Ce soleil de juillet qu’enfin nous revoyons,
Il a brillé sur la Bastille,
Oui, le voilà, c’est lui ! La Liberté, sa fille,
Vient de renaître à ses rayons.
Luis pour nous, accomplis l’œuvre de délivrance ;
Avance, mois sauveur, presse ta course, avance :
Il faut trois jours à ces héros.
Abrège au moins pour eux les nuits qui sont sans gloire ;
Avance, ils n’auront de repos
Que dans la tombe ou la victoire.

Nuits lugubres ! tout meurt, lumière et mouvement.
De cette obscurité muette et sépulcrale
Quels bruits inattendus sortent par intervalle ?
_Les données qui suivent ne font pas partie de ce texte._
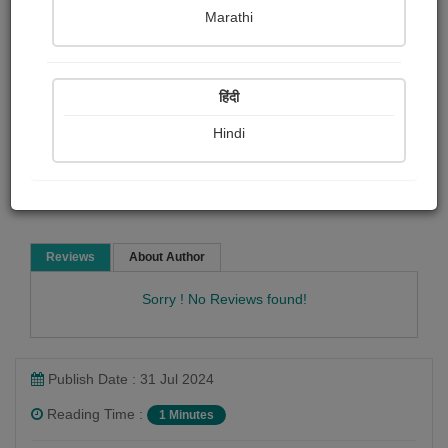
Pranita Kshirsagar
Marathi
Article & Essay
Article collection
Other Stories
हिंदी
Hindi
Read Now
Reviews
About Author
Sorry ! No Reviews found!
Publish Date : 31 Jul 2024
Reading Time :
1 Minutes
Pranita Kshirsagar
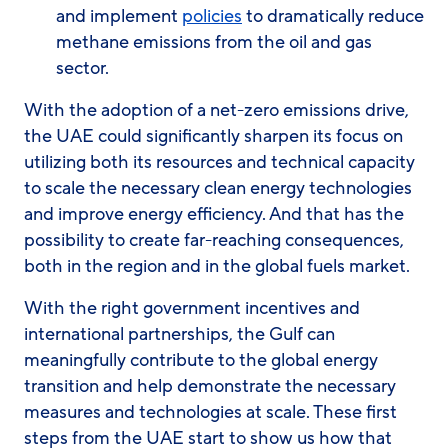
and implement
policies
to dramatically reduce
methane emissions from the oil and gas
sector.
With the adoption of a net-zero emissions drive,
the UAE could significantly sharpen its focus on
utilizing both its resources and technical capacity
to scale the necessary clean energy technologies
and improve energy efficiency. And that has the
possibility to create far-reaching consequences,
both in the region and in the global fuels market.
With the right government incentives and
international partnerships, the Gulf can
meaningfully contribute to the global energy
transition and help demonstrate the necessary
measures and technologies at scale. These first
steps from the UAE start to show us how that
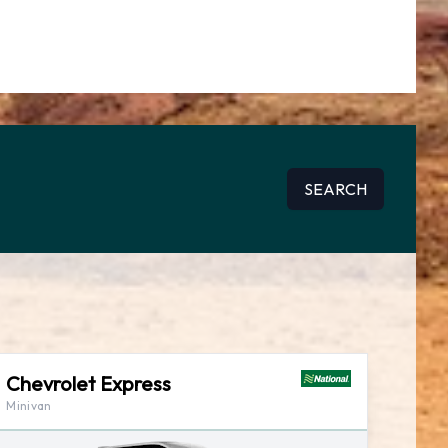
SEARCH
Chevrolet Express
Minivan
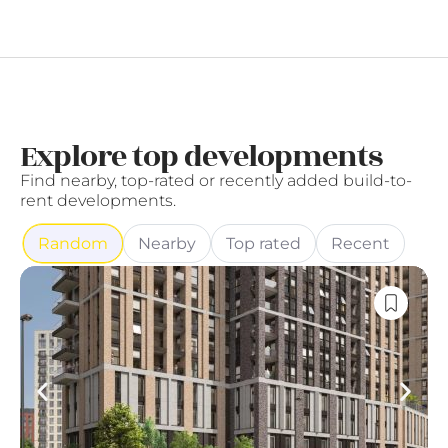
Explore top developments
Find nearby, top-rated or recently added build-to-
rent developments.
Random
Nearby
Top rated
Recent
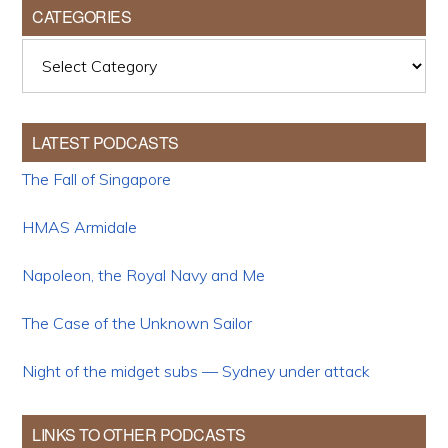
CATEGORIES
Categories
LATEST PODCASTS
The Fall of Singapore
HMAS Armidale
Napoleon, the Royal Navy and Me
The Case of the Unknown Sailor
Night of the midget subs — Sydney under attack
LINKS TO OTHER PODCASTS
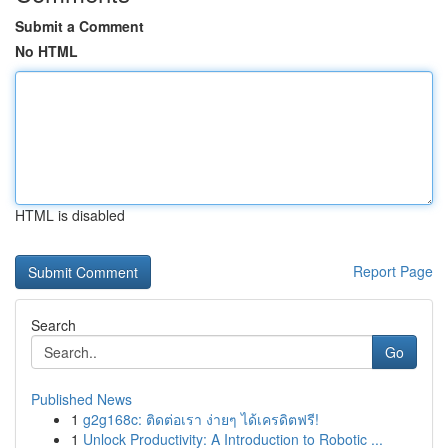
Submit a Comment
No HTML
HTML is disabled
Report Page
Search
Go
Published News
1
g2g168c: ติดต่อเรา ง่ายๆ ได้เครดิตฟรี!
1
Unlock Productivity: A Introduction to Robotic ...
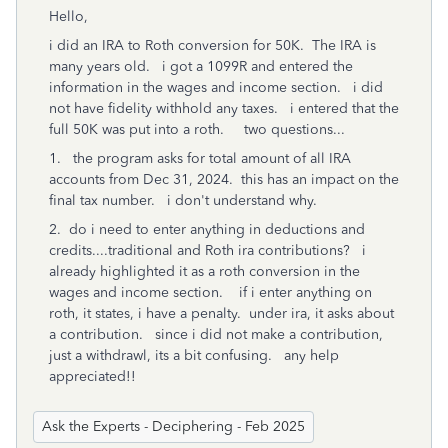
Hello,
i did an IRA to Roth conversion for 50K. The IRA is
many years old. i got a 1099R and entered the
information in the wages and income section. i did
not have fidelity withhold any taxes. i entered that the
full 50K was put into a roth. two questions...
1. the program asks for total amount of all IRA
accounts from Dec 31, 2024. this has an impact on the
final tax number. i don't understand why.
2. do i need to enter anything in deductions and
credits....traditional and Roth ira contributions? i
already highlighted it as a roth conversion in the
wages and income section. if i enter anything on
roth, it states, i have a penalty. under ira, it asks about
a contribution. since i did not make a contribution,
just a withdrawl, its a bit confusing. any help
appreciated!!
Ask the Experts - Deciphering - Feb 2025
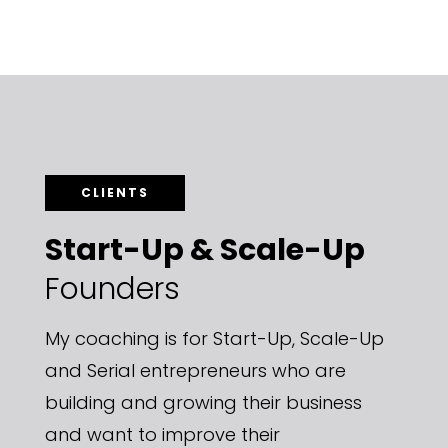
CLIENTS
Start-Up & Scale-Up
Founders
My coaching is for Start-Up, Scale-Up
and Serial entrepreneurs
who are
building and growing their business
and want to improve their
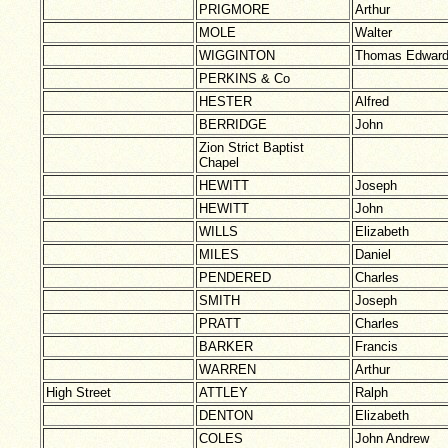
PRIGMORE
Arthur
MOLE
Walter
WIGGINTON
Thomas Edwar
PERKINS & Co
HESTER
Alfred
BERRIDGE
John
Zion Strict Baptist
Chapel
HEWITT
Joseph
HEWITT
John
WILLS
Elizabeth
MILES
Daniel
PENDERED
Charles
SMITH
Joseph
PRATT
Charles
BARKER
Francis
WARREN
Arthur
High Street
ATTLEY
Ralph
DENTON
Elizabeth
COLES
John Andrew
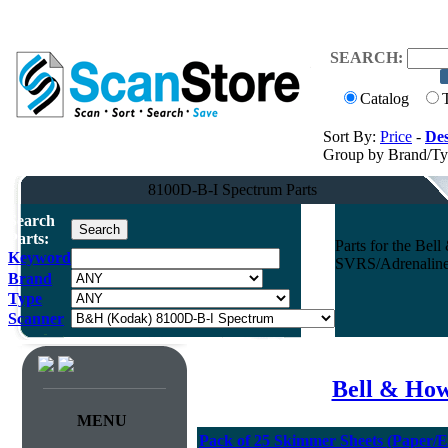
SEARCH:
Catalog
Sort By:
Price
-
Des
Group by Brand/T
8100D-B-I Spectrum Parts
Search
Parts:
Parts for the B
Keyword
SVRS/Adrenaline 
Brand
Type
Scanner
Bell & How
MENU
Pack of 25 Skimmer Sheets (Paper/E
Le cliquetis du fer qui heurte pesamment
Des débris entassés la barrière inégale ;
Ces cris se répondant de moment en moment :
Qui vive ? — Citoyens. — Garde à vous, sentinelles !
L’adieu de deux amis, dont un embrassement
Vient de confondre encor les âmes fraternelles ;
Les soupirs d’un blessé qui s’éteint lentement,
Et sous l’arche plaintive un sourd frémissement,
Quand l’onde, en tournoyant, vient refermer la tombe
D’un cadavre qui tombe…

Au Louvre, amis ; voici le jour !
Battez la charge ! au Louvre ! au Louvre !
Balayé par le plomb qui se croise et les couvre,
Chacun, pour mourir à son tour,
Vient remplir le rang qui s’entr’ouvre.
Le bataillon grossit sous ce feu dévorant.